> _EXERCISE DETAILS_
Reproduce the listing below line for line, starting with its first line and ending with the line that contains "ganz neu entdecken", including that line.

> _MATERIAL PROVIDED_

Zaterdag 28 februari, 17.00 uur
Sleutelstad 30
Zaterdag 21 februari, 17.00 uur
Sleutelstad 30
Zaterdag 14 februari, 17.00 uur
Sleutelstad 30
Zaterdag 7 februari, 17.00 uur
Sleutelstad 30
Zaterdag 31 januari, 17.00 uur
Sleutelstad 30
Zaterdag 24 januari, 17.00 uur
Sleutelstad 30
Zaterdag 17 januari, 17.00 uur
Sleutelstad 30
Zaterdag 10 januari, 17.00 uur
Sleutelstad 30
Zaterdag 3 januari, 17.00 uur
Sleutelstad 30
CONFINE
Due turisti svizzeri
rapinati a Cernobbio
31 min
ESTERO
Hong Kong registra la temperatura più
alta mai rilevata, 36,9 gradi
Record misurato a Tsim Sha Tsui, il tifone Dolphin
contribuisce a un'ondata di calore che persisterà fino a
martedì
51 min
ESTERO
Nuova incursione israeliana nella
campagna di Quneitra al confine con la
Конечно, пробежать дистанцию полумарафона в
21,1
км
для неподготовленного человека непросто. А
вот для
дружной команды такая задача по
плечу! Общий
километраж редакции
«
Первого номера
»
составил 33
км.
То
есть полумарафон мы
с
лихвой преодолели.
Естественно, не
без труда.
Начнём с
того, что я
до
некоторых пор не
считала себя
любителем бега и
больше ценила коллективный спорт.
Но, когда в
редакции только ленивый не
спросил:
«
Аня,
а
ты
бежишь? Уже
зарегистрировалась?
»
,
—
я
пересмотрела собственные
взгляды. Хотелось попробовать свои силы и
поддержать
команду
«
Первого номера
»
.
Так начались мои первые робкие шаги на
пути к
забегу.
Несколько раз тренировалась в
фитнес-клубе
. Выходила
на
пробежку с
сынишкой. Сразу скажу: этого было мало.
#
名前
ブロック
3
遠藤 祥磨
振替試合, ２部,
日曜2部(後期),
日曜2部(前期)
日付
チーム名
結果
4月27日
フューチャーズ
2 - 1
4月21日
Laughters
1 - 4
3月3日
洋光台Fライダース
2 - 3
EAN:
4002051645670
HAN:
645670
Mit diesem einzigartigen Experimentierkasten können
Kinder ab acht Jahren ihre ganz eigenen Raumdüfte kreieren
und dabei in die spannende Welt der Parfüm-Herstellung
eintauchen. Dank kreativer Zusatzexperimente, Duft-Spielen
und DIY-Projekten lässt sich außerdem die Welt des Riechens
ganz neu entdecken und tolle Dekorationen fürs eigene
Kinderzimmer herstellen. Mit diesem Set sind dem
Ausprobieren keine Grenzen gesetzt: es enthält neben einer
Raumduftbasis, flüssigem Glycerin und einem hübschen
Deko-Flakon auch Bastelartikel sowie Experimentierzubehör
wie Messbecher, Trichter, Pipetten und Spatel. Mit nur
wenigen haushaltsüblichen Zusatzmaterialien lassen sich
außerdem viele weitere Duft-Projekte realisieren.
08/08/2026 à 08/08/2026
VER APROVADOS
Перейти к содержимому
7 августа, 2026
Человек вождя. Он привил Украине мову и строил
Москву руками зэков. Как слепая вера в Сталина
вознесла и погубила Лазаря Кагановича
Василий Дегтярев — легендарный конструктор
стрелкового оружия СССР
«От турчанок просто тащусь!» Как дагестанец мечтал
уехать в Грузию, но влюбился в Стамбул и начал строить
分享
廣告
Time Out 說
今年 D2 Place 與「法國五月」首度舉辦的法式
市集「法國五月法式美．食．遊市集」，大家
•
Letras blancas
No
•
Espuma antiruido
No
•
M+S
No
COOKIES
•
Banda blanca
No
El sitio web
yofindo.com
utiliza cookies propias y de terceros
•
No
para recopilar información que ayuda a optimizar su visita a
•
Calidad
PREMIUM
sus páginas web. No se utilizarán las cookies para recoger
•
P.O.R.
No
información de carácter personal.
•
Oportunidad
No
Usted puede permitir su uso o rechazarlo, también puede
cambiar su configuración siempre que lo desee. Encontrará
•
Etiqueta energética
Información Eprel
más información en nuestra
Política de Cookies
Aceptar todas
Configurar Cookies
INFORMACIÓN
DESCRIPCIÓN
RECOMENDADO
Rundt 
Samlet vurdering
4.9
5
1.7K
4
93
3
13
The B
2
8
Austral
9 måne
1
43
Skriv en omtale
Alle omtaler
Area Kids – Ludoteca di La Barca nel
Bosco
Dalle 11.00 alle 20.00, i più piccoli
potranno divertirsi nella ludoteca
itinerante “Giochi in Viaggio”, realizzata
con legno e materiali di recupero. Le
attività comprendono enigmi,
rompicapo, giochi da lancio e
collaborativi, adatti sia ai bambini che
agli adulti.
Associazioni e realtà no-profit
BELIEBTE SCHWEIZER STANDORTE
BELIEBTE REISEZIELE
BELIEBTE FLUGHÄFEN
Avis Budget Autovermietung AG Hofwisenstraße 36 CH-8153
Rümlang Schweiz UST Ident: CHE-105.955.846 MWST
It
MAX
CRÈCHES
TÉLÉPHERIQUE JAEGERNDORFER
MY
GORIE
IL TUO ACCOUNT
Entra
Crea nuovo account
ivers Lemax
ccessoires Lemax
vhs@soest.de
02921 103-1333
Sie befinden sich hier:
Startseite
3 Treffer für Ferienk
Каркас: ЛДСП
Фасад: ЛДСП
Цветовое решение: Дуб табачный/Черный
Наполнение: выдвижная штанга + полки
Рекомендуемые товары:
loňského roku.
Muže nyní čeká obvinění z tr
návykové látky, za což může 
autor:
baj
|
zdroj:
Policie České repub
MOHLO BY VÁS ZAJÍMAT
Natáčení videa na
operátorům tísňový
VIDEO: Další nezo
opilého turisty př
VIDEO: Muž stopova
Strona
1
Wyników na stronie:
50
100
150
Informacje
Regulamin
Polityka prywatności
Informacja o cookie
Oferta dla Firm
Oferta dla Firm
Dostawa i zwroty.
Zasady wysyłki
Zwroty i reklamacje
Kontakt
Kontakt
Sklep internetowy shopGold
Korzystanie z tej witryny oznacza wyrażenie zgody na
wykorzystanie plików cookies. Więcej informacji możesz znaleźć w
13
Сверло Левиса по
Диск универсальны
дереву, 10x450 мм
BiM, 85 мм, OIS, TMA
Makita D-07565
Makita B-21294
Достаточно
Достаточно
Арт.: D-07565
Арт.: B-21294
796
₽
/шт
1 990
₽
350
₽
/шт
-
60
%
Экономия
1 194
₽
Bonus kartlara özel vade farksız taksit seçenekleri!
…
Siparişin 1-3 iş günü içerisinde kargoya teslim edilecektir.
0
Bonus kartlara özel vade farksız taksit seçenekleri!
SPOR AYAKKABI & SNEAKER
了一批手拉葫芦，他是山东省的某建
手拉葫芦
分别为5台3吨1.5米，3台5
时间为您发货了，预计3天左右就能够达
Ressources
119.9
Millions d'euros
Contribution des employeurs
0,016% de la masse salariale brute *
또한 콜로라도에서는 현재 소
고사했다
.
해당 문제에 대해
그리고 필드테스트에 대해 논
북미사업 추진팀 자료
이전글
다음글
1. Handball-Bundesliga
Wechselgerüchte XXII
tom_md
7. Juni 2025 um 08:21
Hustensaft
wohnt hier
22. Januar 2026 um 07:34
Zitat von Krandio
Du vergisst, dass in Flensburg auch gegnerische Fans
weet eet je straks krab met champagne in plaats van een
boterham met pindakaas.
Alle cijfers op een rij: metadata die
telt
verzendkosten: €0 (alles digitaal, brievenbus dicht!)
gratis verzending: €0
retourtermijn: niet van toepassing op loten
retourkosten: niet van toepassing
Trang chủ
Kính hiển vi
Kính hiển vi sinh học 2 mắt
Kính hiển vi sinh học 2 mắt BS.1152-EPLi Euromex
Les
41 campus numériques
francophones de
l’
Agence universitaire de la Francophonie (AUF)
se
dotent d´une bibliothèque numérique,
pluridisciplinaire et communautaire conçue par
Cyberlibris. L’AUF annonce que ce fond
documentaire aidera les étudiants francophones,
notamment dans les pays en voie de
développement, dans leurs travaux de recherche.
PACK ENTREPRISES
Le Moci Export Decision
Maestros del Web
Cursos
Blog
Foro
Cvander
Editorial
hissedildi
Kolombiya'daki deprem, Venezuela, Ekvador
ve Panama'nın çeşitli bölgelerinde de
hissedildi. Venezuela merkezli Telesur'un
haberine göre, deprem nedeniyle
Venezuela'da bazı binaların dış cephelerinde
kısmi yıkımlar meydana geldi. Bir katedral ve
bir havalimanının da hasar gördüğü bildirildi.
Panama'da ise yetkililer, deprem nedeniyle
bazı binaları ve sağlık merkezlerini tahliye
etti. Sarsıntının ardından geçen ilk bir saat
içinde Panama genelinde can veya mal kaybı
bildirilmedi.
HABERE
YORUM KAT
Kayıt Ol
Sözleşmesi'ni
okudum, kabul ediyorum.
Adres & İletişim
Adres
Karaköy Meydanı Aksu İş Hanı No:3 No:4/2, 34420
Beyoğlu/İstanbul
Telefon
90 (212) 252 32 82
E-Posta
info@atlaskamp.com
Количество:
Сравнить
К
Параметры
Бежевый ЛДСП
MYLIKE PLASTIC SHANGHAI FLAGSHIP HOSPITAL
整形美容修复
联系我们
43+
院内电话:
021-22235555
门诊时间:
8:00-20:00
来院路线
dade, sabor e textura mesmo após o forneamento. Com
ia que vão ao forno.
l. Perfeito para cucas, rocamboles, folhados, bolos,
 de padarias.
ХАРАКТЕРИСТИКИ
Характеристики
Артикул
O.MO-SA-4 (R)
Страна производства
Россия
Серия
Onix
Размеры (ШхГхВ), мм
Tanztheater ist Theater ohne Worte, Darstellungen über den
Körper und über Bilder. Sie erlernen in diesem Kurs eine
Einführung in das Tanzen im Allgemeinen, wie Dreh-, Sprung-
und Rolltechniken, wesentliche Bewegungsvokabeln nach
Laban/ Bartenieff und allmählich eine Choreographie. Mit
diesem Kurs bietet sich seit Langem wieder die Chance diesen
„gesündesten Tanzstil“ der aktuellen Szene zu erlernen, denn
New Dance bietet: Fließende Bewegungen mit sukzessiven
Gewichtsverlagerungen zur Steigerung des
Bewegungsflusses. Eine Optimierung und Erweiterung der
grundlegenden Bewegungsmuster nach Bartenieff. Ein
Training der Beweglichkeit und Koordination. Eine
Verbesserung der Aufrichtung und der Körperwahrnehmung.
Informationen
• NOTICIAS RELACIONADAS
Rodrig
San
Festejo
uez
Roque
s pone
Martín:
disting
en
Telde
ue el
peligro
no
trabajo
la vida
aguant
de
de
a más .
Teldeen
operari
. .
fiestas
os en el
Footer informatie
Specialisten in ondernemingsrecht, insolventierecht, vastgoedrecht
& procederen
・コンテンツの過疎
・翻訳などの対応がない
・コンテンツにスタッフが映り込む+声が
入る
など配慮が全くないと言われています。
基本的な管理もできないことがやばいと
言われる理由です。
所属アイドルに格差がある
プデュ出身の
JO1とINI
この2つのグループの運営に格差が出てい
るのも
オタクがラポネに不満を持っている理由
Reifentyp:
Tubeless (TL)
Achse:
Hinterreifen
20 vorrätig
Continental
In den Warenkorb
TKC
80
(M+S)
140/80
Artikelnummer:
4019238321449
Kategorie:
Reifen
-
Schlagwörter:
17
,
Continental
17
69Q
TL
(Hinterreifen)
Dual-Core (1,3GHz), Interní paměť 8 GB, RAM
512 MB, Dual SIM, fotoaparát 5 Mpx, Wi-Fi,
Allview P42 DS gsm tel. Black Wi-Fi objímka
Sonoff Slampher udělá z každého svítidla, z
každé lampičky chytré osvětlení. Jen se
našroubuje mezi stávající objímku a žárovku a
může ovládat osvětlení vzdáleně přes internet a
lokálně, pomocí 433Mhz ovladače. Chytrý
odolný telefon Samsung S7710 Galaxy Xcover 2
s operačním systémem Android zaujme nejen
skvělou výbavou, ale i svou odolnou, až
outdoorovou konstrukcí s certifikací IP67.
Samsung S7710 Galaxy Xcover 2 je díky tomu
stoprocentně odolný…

> _ANSWER TO THIS PROBLEM_
Zaterdag 28 februari, 17.00 uur
Sleutelstad 30
Zaterdag 21 februari, 17.00 uur
Sleutelstad 30
Zaterdag 14 februari, 17.00 uur
Sleutelstad 30
Zaterdag 7 februari, 17.00 uur
Sleutelstad 30
Zaterdag 31 januari, 17.00 uur
Sleutelstad 30
Zaterdag 24 januari, 17.00 uur
Sleutelstad 30
Zaterdag 17 januari, 17.00 uur
Sleutelstad 30
Zaterdag 10 januari, 17.00 uur
Sleutelstad 30
Zaterdag 3 januari, 17.00 uur
Sleutelstad 30
CONFINE
Due turisti svizzeri
rapinati a Cernobbio
31 min
ESTERO
Hong Kong registra la temperatura più
alta mai rilevata, 36,9 gradi
Record misurato a Tsim Sha Tsui, il tifone Dolphin
contribuisce a un'ondata di calore che persisterà fino a
martedì
51 min
ESTERO
Nuova incursione israeliana nella
campagna di Quneitra al confine con la
Конечно, пробежать дистанцию полумарафона в
21,1
км
для неподготовленного человека непросто. А
вот для
дружной команды такая задача по
плечу! Общий
километраж редакции
«
Первого номера
»
составил 33
км.
То
есть полумарафон мы
с
лихвой преодолели.
Естественно, не
без труда.
Начнём с
того, что я
до
некоторых пор не
считала себя
любителем бега и
больше ценила коллективный спорт.
Но, когда в
редакции только ленивый не
спросил:
«
Аня,
а
ты
бежишь? Уже
зарегистрировалась?
»
,
—
я
пересмотрела собственные
взгляды. Хотелось попробовать свои силы и
поддержать
команду
«
Первого номера
»
.
Так начались мои первые робкие шаги на
пути к
забегу.
Несколько раз тренировалась в
фитнес-клубе
. Выходила
на
пробежку с
сынишкой. Сразу скажу: этого было мало.
#
名前
ブロック
3
遠藤 祥磨
振替試合, ２部,
日曜2部(後期),
日曜2部(前期)
日付
チーム名
結果
4月27日
フューチャーズ
2 - 1
4月21日
Laughters
1 - 4
3月3日
洋光台Fライダース
2 - 3
EAN:
4002051645670
HAN:
645670
Mit diesem einzigartigen Experimentierkasten können
Kinder ab acht Jahren ihre ganz eigenen Raumdüfte kreieren
und dabei in die spannende Welt der Parfüm-Herstellung
eintauchen. Dank kreativer Zusatzexperimente, Duft-Spielen
und DIY-Projekten lässt sich außerdem die Welt des Riechens
ganz neu entdecken und tolle Dekorationen fürs eigene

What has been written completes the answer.